Musk has been promising to release Full Self-Driving software upgrades for several years, though at present, the electric car company does not offer a completely autonomous driving experience. Instead, Tesla offers an Autopilot feature, which comes standard on its new cars and allows drivers to accelerate, brake, and steer automatically.
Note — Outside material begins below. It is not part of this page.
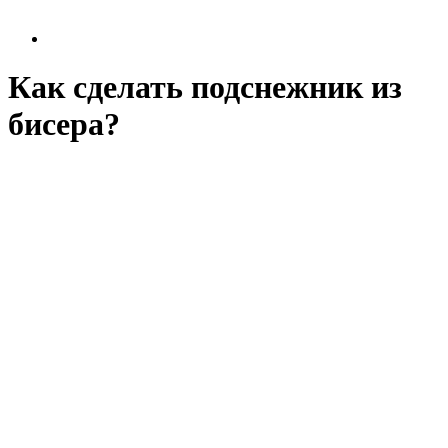
Как сделать подснежник из
бисера?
The company says that the current Autopilot feature still requires “active supervision” from the driver.
Tesla says the Full Self-Driving package is designed to allow for short and long distance trips “with no action required by the person in the driver’s seat.” This includes automatic parking, lane changes, and summoning of the car using the mobile app or key.
“All you will need to do is get in and tell your car where to go,” the company claims of the Full Self-Driving system.
Haha, FSD 9 beta is shipping soon, I swear!
Generalized self-driving is a hard problem, as it requires solving a large part of real-world AI. Didn’t expect it to be so hard, but the difficulty is obvious in retrospect.
Nothing has more degrees of freedom than reality.
— Elon Musk (@elonmusk) July 3, 2021
“Haha, FSD 9 beta is shipping soon, I swear!” Musk wrote. “Generalized self-driving is a hard problem, as it requires solving a large part of real-world AI. Didn’t expect it to be so hard, but the difficulty is obvious in retrospect.”
In January, footage surfaced showing a Tesla Model 3 making a round trip between San Francisco and Los Angeles using the Full Self-Driving mode. And in March, Musk said that Tesla would soon launch a subscription option for its Full Self-Driving add-on feature.
But even Tesla’s chief of Autopilot is skeptical of Musk’s claims, telling the California Department of Motor Vehicles in May that Musk has been exaggerating the capabilities of Tesla’s autonomous driving capabilities.